Moments before the flyover, Epstein was offering his medical team’s services to Ukraine security officials in the event of air raid casualties. He watched as the missiles struck an oil storage area less than 2,000 feet away. No one was injured at the explosion site, and Epstein and his rotating squad of 10 to 20 volunteer civilian doctors and nurses — many of whom had learned steely equanimity as members of military special forces — were far enough away to escape injuries.
Epstein does not blink in the face of danger. He has a job to do, and he carries it out with gallows-style pragmatism. “If a cruise missile is going to hit you, you’re not going to be able to do much to survive,” he says. “What’s the point in being worried? It’s wasted energy.”

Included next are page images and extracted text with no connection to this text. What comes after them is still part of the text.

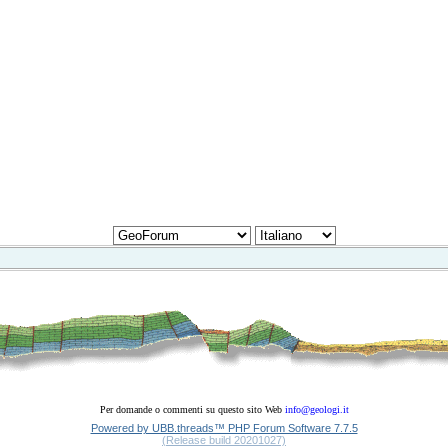
Per domande o commenti su questo sito Web
info@geologi.it
Powered by UBB.threads™ PHP Forum Software 7.7.5
(Release build 20201027)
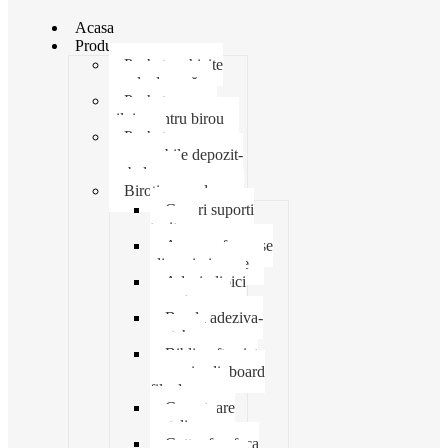
Acasa
Produse
Pachet rechizite
școala de vară
Pachet necesar
zilnic pentru birou
Pachet
consumabile depozit-
ambalare
Birotica-produse
Cosuri suporti
tavite
Ace agrafe capse
clipsuri pioneze
Adeziv lipici
corectoare
Banda adeziva-
scotch
Biblioraft caiet
mecanic clipboard
file dosare
Capsatoare
metalice
Cutter foarfeca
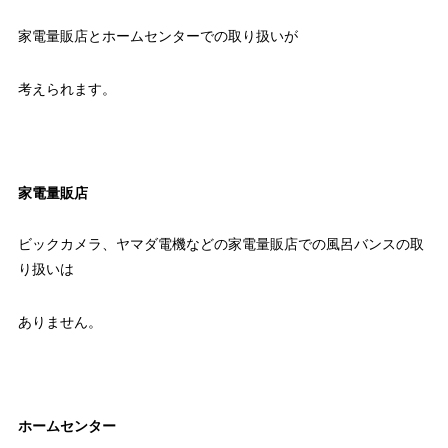
家電量販店とホームセンターでの取り扱いが
考えられます。
家電量販店
ビックカメラ、ヤマダ電機などの家電量販店での風呂バンスの取
り扱いは
ありません。
ホームセンター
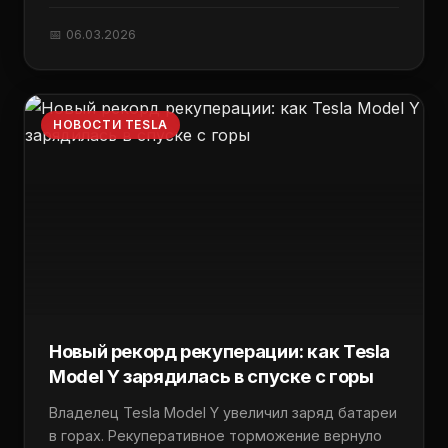
📅 06.03.2026
НОВОСТИ TESLA
Новый рекорд рекуперации: как Tesla
Model Y зарядилась в спуске с горы
Владелец Tesla Model Y увеличил заряд батареи
в горах. Рекуперативное торможение вернуло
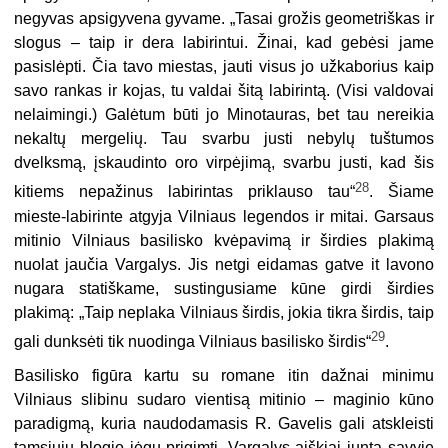
negyvas apsigyvena gyvame. „Tasai grožis geometriškas ir
slogus – taip ir dera labirintui. Žinai, kad gebėsi jame
pasislėpti. Čia tavo miestas, jauti visus jo užkaborius kaip
savo rankas ir kojas, tu valdai šitą labirintą. (Visi valdovai
nelaimingi.) Galėtum būti jo Minotauras, bet tau nereikia
nekaltų mergelių. Tau svarbu justi nebylų tuštumos
dvelksmą, įskaudinto oro virpėjimą, svarbu justi, kad šis
28
kitiems nepažinus labirintas priklauso tau“
. Šiame
mieste-labirinte atgyja Vilniaus legendos ir mitai. Garsaus
mitinio Vilniaus basilisko kvėpavimą ir širdies plakimą
nuolat jaučia Vargalys. Jis netgi eidamas gatve it lavono
nugara statiškame, sustingusiame kūne girdi širdies
plakimą: „Taip neplaka Vilniaus širdis, jokia tikra širdis, taip
29
gali dunksėti tik nuodinga Vilniaus basilisko širdis“
.
Basilisko figūra kartu su romane itin dažnai minimu
Vilniaus slibinu sudaro vientisą mitinio – maginio kūno
paradigmą, kuria naudodamasis R. Gavelis gali atskleisti
tamsiųjų blogio jėgų prigimtį. Vargalys aiškiai junta savyje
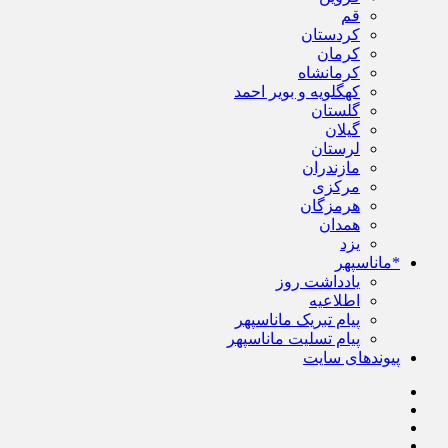
قم
کردستان
کرمان
کرمانشاه
کهگلویه و بویر احمد
گلستان
گیلان
لرستان
مازندران
مرکزی
هرمزگان
همدان
یزد
*ماناسپهر
یادداشت روز
اطلاعیه
پیام تبریک ماناسپهر
پیام تسلیت ماناسپهر
پیوندهای سایت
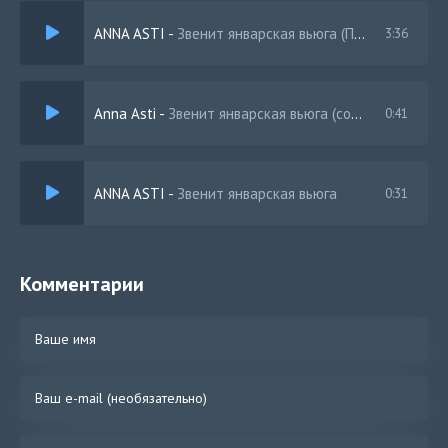
ANNA ASTI
-
Звенит январская вьюга (Полная Версия)
3:36
Anna Asti
-
Звенит январская вьюга (cover)
0:41
ANNA ASTI
-
Звенит январская вьюга
0:31
Комментарии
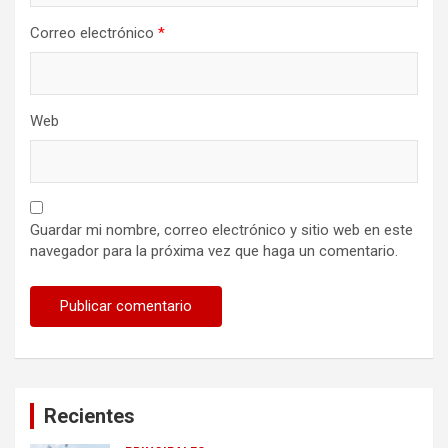
Correo electrónico
*
Web
Guardar mi nombre, correo electrónico y sitio web en este
navegador para la próxima vez que haga un comentario.
Recientes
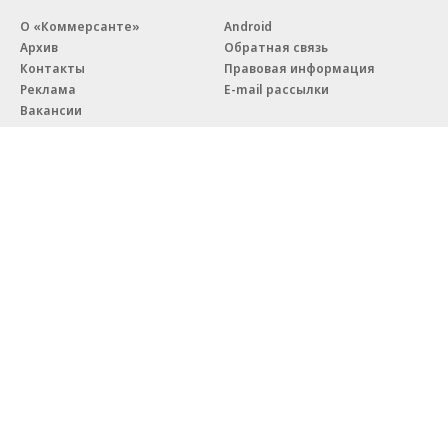
О «Коммерсанте»
Android
Архив
Обратная связь
Контакты
Правовая информация
Реклама
E-mail рассылки
Вакансии
18+
© АО «Коммерсантъ». 127006, Москва, Оружейный переулок д. 41,
тел. +7 (495) 797-69-70.
Сетевое издание «Коммерсантъ» (доменное имя сайта:
kommersant.ru) зарегистрировано Федеральной службой
по надзору в сфере связи, информационных технологий и массовых
коммуникаций (Роскомнадзор), регистрационный номер и дата
принятия решения о регистрации: серия
Эл № ФС77-76922
от 11 октября 2019 г.
Партнерские проекты/материалы, новости компаний, материалы
с пометкой «Промо» и «Официальное сообщение» опубликованы
на коммерческой основе.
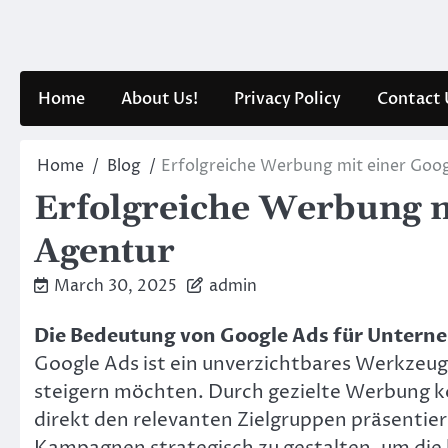
Skip
to
content
Home
About Us!
Privacy Policy
Contact 
Home
Blog
Erfolgreiche Werbung mit einer Goo
Erfolgreiche Werbung m
Agentur
March 30, 2025
admin
Die Bedeutung von Google Ads für Unter
Google Ads ist ein unverzichtbares Werkzeug
steigern möchten. Durch gezielte Werbung k
direkt den relevanten Zielgruppen präsentier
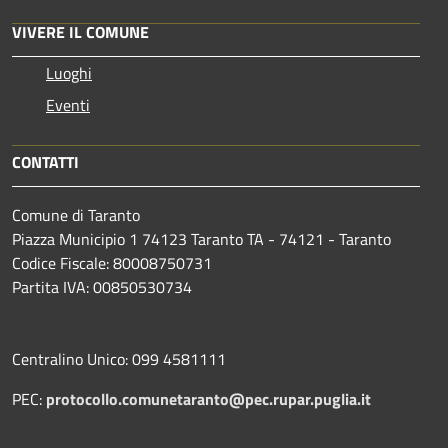
VIVERE IL COMUNE
Luoghi
Eventi
CONTATTI
Comune di Taranto
Piazza Municipio 1 74123 Taranto TA - 74121 - Taranto
Codice Fiscale: 80008750731
Partita IVA: 00850530734
Centralino Unico: 099 4581111
PEC:
protocollo.comunetaranto@pec.rupar.puglia.it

Epstein and his team taught medical procedures daily from 7 a.m. to what was then an 8 p.m. curfew. The group spent its nights at safe houses selected by Ukrainian security services and remained on call should medical and surgical needs arise. They dined on traditional Ukrainian borscht and other Eastern European fare, such as pierogies. “I’m not going to lie, I’m not a foodie at all,” he says with a laugh. “I liked it all.”
To date, he has made three separate visits to Ukraine while the GSMSG teams of medics and physicians have maintained a continuous presence on the ground since the start of the war. In total, he and his teams have trained more than 20,000 Ukrainians in combat casualty care ranging from basic medical interventions to advanced trauma surgery.
Epstein’s work has been officially recognized back home in the United States. In July, he received the Citizen Honors Service Award from the Congressional Medal of Honor Society at a ceremony in Charleston, South Carolina, for his “commitment to providing medical relief to communities in conflict zones, austere environments, and disaster areas around the world.” He started GSMSG in 2014 and has led his volunteers to strife-torn nations such as Iraq, Syria and Venezuela. Epstein credits Exeter’s non sibi ethos with guiding his humanitarian efforts over the years. “That stuck with me from the day I got [to the Academy], and from then on,” he says.